I had a hard time wrapping my brain around the reading of this book. I think I couldn’t figure out what was bugging me until I realized the reading required more than just my brain. It asked my heart and soul, my beliefs and convictions to get involved. It became a religious thing and that was something I really struggled with in order to read Beck’s book. I admit it – I am a person wrestling with and for a belief. If that bothers you, stop reading right here. I am searching for self-acceptance for what I believe and, ultimately, do NOT have faith in.
I found it insteresting that Beck put the word love in the title of her book because in the chapter specifically on love she states, “love is a word not often mentioned in Buddhist texts. And the love (compassion) they talk about is not an emotion…” (p 71). I had an interesting time coming to terms with that concept.

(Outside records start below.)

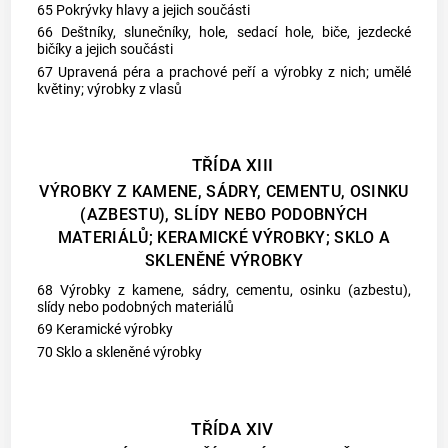
65 Pokrývky hlavy a jejich součásti
66 Deštníky, slunečníky, hole, sedací hole, biče, jezdecké
bičíky a jejich součásti
67 Upravená péra a prachové peří a výrobky z nich; umělé
květiny; výrobky z vlasů
TŘÍDA XIII
VÝROBKY Z KAMENE, SÁDRY, CEMENTU, OSINKU
(AZBESTU), SLÍDY NEBO PODOBNÝCH
MATERIÁLŮ; KERAMICKÉ VÝROBKY; SKLO A
SKLENĚNÉ VÝROBKY
68 Výrobky z kamene, sádry, cementu, osinku (azbestu),
slídy nebo podobných materiálů
69 Keramické výrobky
70 Sklo a skleněné výrobky
TŘÍDA XIV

The other quotes that I took to heart are:
“…the storms of life eventually hit them more lightly. If we can accept things just the way they are we’re not going to be gratly upset by anything. And if we do become upset it’s over more quickly” (p 13).
“We can’t love something we need” (p 39).
“Other people are not me” (p 68).
“Not all problems are as tough as these, but less demanding ones may still send us up the wall with worry” (p 99).
BookLust Twist: From Book Lust in the chapter “Zen Buddhism And Meditation” (p 255).